Nathan is that cutie many viewers are pulling for to win back Issa’s heart on that show, but in real life Sampson is a passionate activist who was beaten with a baton and shot by rubber bullets during a recent demonstration in Los Angeles.
Also this week, Jenny Slate and Kristen Bell announced that they were leaving their roles on animated series to make way for actresses of color.

Slate said she was stepping aside from voicing a mixed-race character on Netflix’s “Big Mouth” because “Black characters on an animated show should be played by Black people,” and Bell dipped out of a mixed-race character role on “Central Park” on Apple TV+, citing “a lack of awareness of my pervasive privilege.”

Come through, allyship!

People don’t willingly mess with their coins unless they are serious about making a change.

Speaking of allies…

Legendary country stars The Dixie Chicks have dropped the “Dixie.”

While the “Dixie” part denotes the glory of the South to some, let’s just say “the good ol’ days” weren’t so good for all. The Chicks — as they will now be known — are keeping pace with the winds of change.

Kind of like the newly contextualized “Gone With the Wind,” which returned to HBO Max this week with a disclaimer regarding the classic film’s inadequate portrayal of “the horrors of slavery” and two extras about why the film was pulled from CNN’s sister streaming service in the first place.

Get into ‘The Zone’

My colleague Brian Lowry has a look at the second season of “The Twilight Zone” reboot, which drops Friday on CBS All Access.

I loved his exploration of the original series and how it “dealt with issues that resonate to this day.”

“Those include, in no particular order, racism, loneliness, the fragile nature of society, and the enduring notion that the biggest threat to humanity is usually what we tend to do to ourselves,” Lowry wrote.

Personally, 2020 feels like the “Time Enough at Last” episode, which aired in 1959 and centered on a bookworm who thought he had it made after he survives a nuclear blast that will allow him to be able to read all he wants — until he accidentally destroys his glasses which leave him unable to see.

Doggie joy

Nothing made me happier this week than the story of Augie, who at 20 has become the oldest living Golden Retriever ever.

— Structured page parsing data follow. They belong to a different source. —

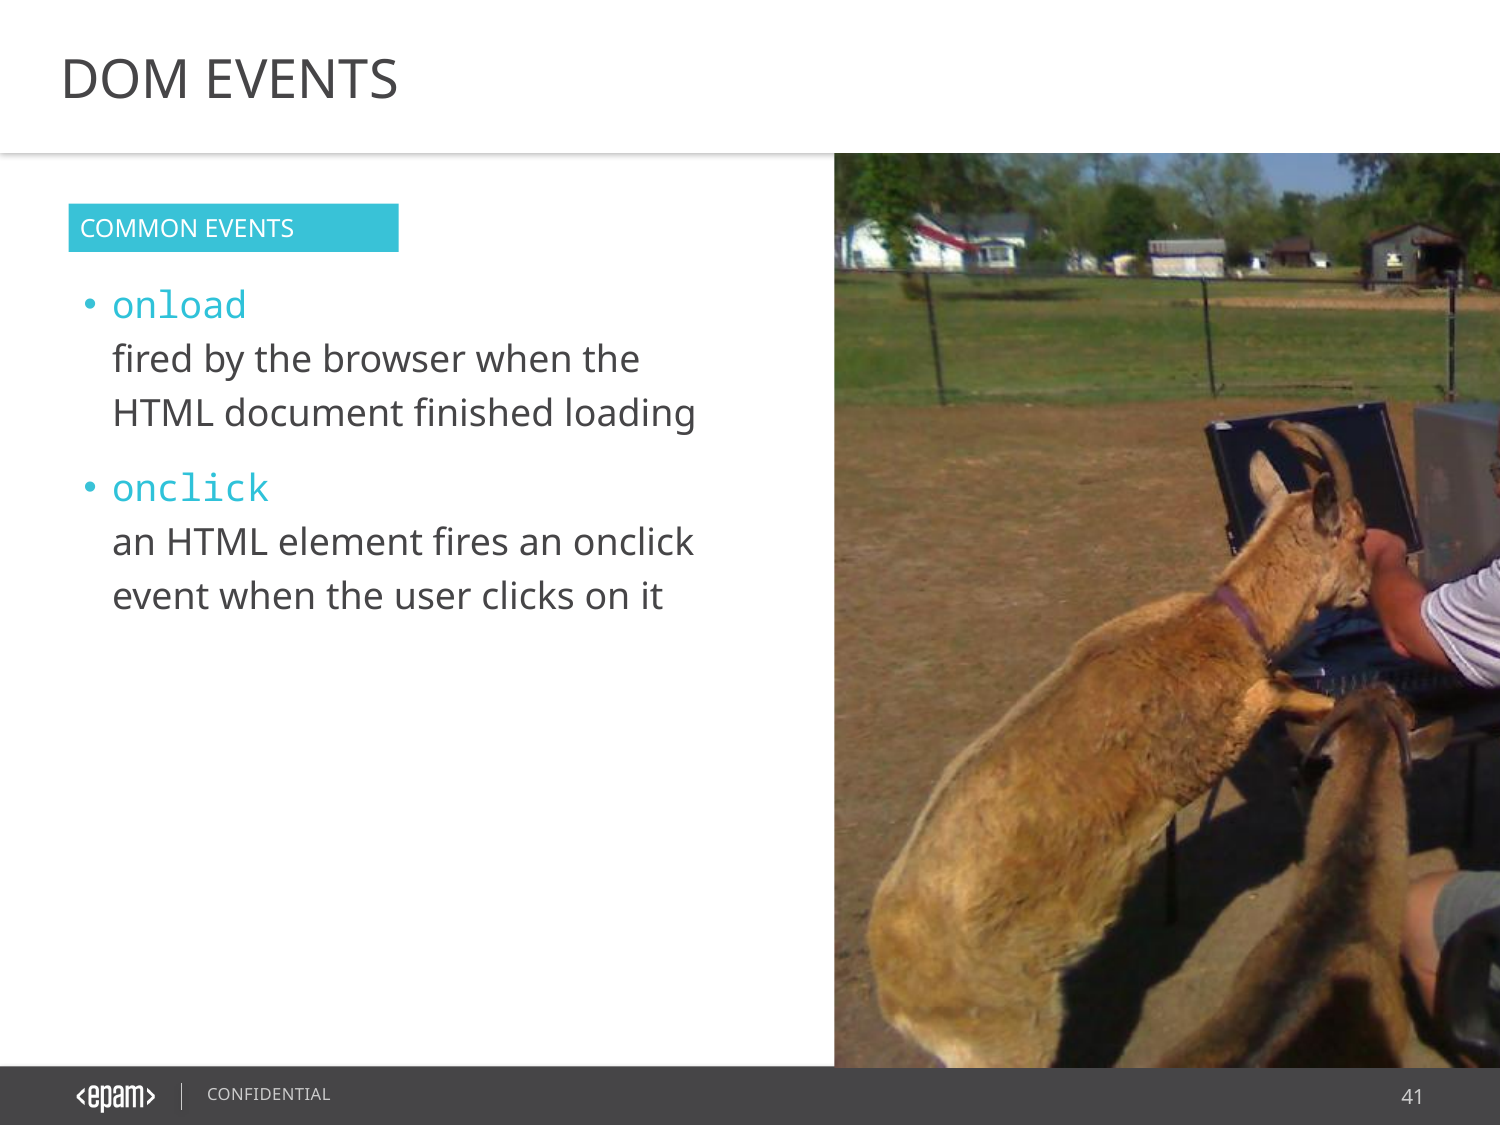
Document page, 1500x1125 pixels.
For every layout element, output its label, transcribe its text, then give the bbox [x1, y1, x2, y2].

picture [76, 1085, 155, 1113]
picture [834, 152, 1500, 1068]
list onload fired by the browser when the HTML document finished loading onclick an HTML element fires an onclick event when the user clicks on it [68, 264, 763, 1047]
list DOM EVENTS [0, 0, 1500, 153]
text_box COMMON EVENTS [68, 203, 399, 252]
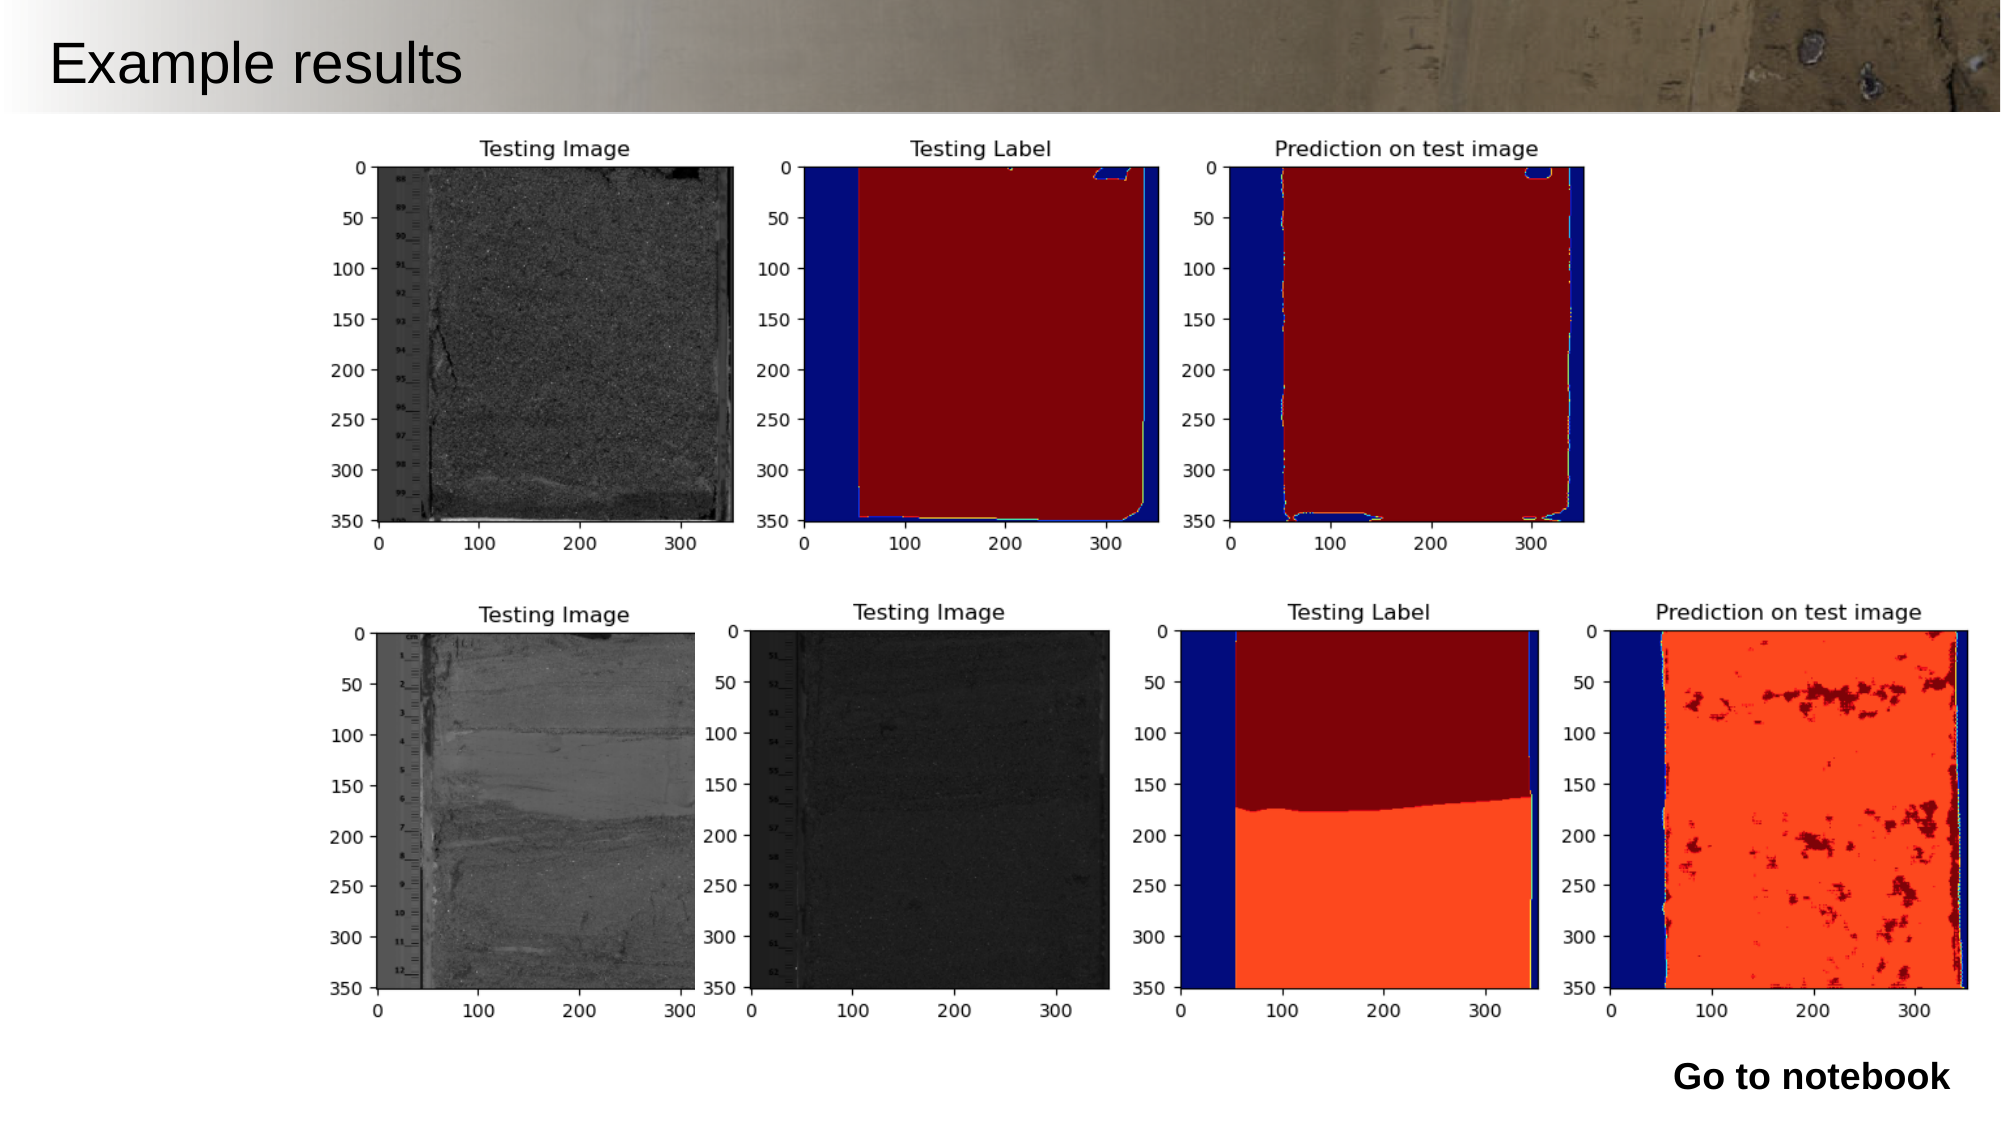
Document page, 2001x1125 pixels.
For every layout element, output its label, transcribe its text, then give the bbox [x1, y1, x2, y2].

text_box Go to notebook [1658, 1044, 2000, 1105]
title Example results [34, 14, 1760, 116]
picture [1487, 0, 2000, 112]
picture [319, 129, 1595, 563]
picture [319, 591, 1971, 1029]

This isn’t an entertainment story, but it should be because surely someone is already working on a screenplay about the charmed and charming life of Augie.

If no one is, get to working on that and don’t forget to include a cameo for the CNN writer who inspired your project.

“I’m passed patiently waiting”

There’s a lot of good viewing to look forward to in July, but it all pales in comparison to “Hamilton” streaming on Disney+ starting July 3.

For all of us who weren’t lucky enough to snag tickets to the actual Broadway show, who grudgingly “liked” those Instagram photos of our friends’ “Hamilton” programs and sang the lyrics to the soundtrack off key in their car with no context for the actual action, NOW IS OUR TIME TO SHINE!!!

Go ahead and say it with me: This is “My Shot.”